A MACHINE LEARNING FRAMEWORK BASED ON VARIOUS NETWORK TRAFFIC CHARACTERISTICS TO IDENTIFY AND CLASSIFY THE DEFAULT BEHAVIOR OF IOT DEVICES ON A NETWORK
Author(s) -
Pagalla Bhavani Shankar,
Yogi Reddy Maramreddy,
P. Gayatri
Publication year - 2021
Publication title -
international journal of engineering applied science and technology
Language(s) - English
Resource type - Journals
ISSN - 2455-2143
DOI - 10.33564/ijeast.2021.v06i05.029
Subject(s) - computer science , internet of things , computer security , smart environment , artificial intelligence , data science , machine learning
The Internet of Things (IoT) is beingwell acquire to the next era of revolutionarygenerations amongst the new technologies. IoTtechnology being hailed so hard we had to stop inour society, smart homes, enterprises, and smartcities.

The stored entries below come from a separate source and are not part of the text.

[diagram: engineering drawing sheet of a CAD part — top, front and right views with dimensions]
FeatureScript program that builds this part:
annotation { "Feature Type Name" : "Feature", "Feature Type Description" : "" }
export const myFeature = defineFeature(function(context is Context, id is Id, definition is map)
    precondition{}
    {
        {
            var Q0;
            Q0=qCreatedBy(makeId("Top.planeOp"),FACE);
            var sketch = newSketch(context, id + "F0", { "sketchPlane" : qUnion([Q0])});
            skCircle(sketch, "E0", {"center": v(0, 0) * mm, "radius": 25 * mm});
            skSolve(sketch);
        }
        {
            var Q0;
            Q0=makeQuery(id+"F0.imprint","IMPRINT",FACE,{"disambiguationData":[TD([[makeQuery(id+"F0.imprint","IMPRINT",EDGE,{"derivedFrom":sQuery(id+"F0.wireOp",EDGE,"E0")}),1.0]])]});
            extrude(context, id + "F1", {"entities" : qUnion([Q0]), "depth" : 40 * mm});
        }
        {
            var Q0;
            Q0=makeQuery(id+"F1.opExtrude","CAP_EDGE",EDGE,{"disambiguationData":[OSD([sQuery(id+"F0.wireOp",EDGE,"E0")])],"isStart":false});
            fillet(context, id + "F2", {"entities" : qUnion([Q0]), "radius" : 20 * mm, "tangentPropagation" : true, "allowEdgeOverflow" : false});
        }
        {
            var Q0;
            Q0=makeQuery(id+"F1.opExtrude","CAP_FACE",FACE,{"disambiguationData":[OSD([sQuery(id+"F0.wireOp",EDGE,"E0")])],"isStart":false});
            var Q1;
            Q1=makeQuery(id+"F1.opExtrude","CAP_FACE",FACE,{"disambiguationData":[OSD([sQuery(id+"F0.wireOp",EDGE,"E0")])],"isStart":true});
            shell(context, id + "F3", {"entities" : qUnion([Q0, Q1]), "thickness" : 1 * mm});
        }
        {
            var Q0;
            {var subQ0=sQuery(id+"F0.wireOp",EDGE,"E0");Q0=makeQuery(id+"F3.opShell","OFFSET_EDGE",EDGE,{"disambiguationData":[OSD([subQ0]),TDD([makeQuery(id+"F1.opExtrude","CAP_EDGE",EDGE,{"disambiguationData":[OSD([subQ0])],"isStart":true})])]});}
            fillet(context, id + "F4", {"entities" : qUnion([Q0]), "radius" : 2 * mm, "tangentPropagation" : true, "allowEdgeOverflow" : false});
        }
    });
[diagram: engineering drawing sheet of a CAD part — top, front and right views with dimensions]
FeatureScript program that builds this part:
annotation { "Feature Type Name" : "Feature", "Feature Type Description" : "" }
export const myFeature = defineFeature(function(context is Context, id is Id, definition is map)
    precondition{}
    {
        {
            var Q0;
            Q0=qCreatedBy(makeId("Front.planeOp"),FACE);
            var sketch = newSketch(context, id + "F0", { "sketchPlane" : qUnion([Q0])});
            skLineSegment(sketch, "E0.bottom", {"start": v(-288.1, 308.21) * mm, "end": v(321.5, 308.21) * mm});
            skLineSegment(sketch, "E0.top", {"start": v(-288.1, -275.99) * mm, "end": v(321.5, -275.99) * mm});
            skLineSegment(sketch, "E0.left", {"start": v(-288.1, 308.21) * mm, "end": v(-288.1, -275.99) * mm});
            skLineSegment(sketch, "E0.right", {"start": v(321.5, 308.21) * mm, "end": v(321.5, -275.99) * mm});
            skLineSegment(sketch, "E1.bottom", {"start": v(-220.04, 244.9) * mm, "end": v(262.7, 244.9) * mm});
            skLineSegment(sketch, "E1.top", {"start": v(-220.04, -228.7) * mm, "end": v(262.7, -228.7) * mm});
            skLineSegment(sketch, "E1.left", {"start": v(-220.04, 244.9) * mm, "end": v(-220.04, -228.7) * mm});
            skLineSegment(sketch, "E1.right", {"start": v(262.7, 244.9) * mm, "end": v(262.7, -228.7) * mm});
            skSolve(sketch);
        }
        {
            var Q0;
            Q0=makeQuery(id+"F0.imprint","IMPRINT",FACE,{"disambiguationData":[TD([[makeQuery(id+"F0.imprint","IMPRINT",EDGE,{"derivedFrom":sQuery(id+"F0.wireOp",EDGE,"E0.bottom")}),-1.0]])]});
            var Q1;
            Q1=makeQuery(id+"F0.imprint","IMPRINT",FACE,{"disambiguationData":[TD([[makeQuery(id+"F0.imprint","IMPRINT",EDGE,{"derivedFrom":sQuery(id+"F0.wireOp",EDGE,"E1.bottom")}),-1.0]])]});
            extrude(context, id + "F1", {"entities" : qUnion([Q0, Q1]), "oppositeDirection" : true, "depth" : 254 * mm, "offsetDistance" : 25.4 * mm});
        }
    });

Dynamics of smart one’s are increasinglybeing equipped with a profusion of IoT devices.Due to the tremendous upgradation of knowledgein various aspects impresarios of such smartenvironments may not even be fully aware oftheir working nature or principles of IoT devices,assets and functioning properly safe from cyberattacks. In this paper, we addressing thischallenge by developing a robust framework forIoT device classification using trafficcharacteristics obtained at the level of networklevel. As a part of robust framework, firstly, wehave a tendency to instrument a smartenvironment with 28 completely different IoTdevices, spanning cameras, lights, plugs, motionsensors, appliances and health-monitors. Wehave a tendency to collect and synthesize traffictraces from this framework infrastructure for aperiod of 6 months, a type of subset of which werelease as open data for the community to use.Second, we have to present or gifts the insightsinto the underlying network trafficcharacteristics using statistical and appliedmathematical attributes such as activity cycles,port numbers, signaling patterns and ciphersuites. Third, we have a tendency to develop amulti-stage machine learning based classificationalgorithm and demonstrate its ability to identifyspecific IoT devices with over 99% accuracybased on their network flow of activity. Finally,we have a tendency to discuss the trade-offsbetween cost, speed, and performance involved indeploying the classification network frameworkin real-time. Our study paves the way forimpresarios of smart environments to monitortheir IoT devices and assets for presence,functionality, and cyber-security withoutrequiring any specialized devices or protocols.